Problem to work on: The lines to copy from the data below are those that hold the string "this".
--- Data for review Enclosed Below ---
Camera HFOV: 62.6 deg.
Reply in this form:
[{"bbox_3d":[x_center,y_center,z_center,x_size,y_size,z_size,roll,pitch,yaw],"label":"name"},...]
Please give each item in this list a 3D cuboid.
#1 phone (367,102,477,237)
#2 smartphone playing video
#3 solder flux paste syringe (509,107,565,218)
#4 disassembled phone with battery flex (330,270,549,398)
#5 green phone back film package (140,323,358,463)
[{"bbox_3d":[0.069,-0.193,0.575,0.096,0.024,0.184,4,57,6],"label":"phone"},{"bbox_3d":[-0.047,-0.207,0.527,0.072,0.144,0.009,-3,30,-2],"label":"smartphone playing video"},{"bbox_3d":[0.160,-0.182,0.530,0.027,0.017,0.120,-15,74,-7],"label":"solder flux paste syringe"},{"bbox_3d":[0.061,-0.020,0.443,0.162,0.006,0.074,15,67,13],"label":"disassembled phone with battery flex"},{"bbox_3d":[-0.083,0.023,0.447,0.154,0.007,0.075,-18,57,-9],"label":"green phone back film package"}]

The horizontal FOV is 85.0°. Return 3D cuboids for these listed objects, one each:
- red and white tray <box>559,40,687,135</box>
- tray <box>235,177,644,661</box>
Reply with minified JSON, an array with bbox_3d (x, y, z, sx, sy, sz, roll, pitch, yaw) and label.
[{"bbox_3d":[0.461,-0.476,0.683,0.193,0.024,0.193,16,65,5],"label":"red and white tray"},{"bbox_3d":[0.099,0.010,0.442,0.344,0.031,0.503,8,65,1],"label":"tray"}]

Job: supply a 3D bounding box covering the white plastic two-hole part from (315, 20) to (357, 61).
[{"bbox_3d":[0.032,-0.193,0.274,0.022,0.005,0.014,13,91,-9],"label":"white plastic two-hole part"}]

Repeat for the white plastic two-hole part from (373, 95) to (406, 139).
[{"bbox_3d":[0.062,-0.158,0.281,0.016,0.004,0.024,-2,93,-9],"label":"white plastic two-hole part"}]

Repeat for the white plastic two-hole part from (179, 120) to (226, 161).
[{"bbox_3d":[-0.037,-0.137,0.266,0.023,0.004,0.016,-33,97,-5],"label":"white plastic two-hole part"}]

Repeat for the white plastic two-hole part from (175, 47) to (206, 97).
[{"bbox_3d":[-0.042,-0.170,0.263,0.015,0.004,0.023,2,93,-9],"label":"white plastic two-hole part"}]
--- End of Enclosed Data for review ---
Task answer:
Reply in this form:
Please give each item in this list a 3D cuboid.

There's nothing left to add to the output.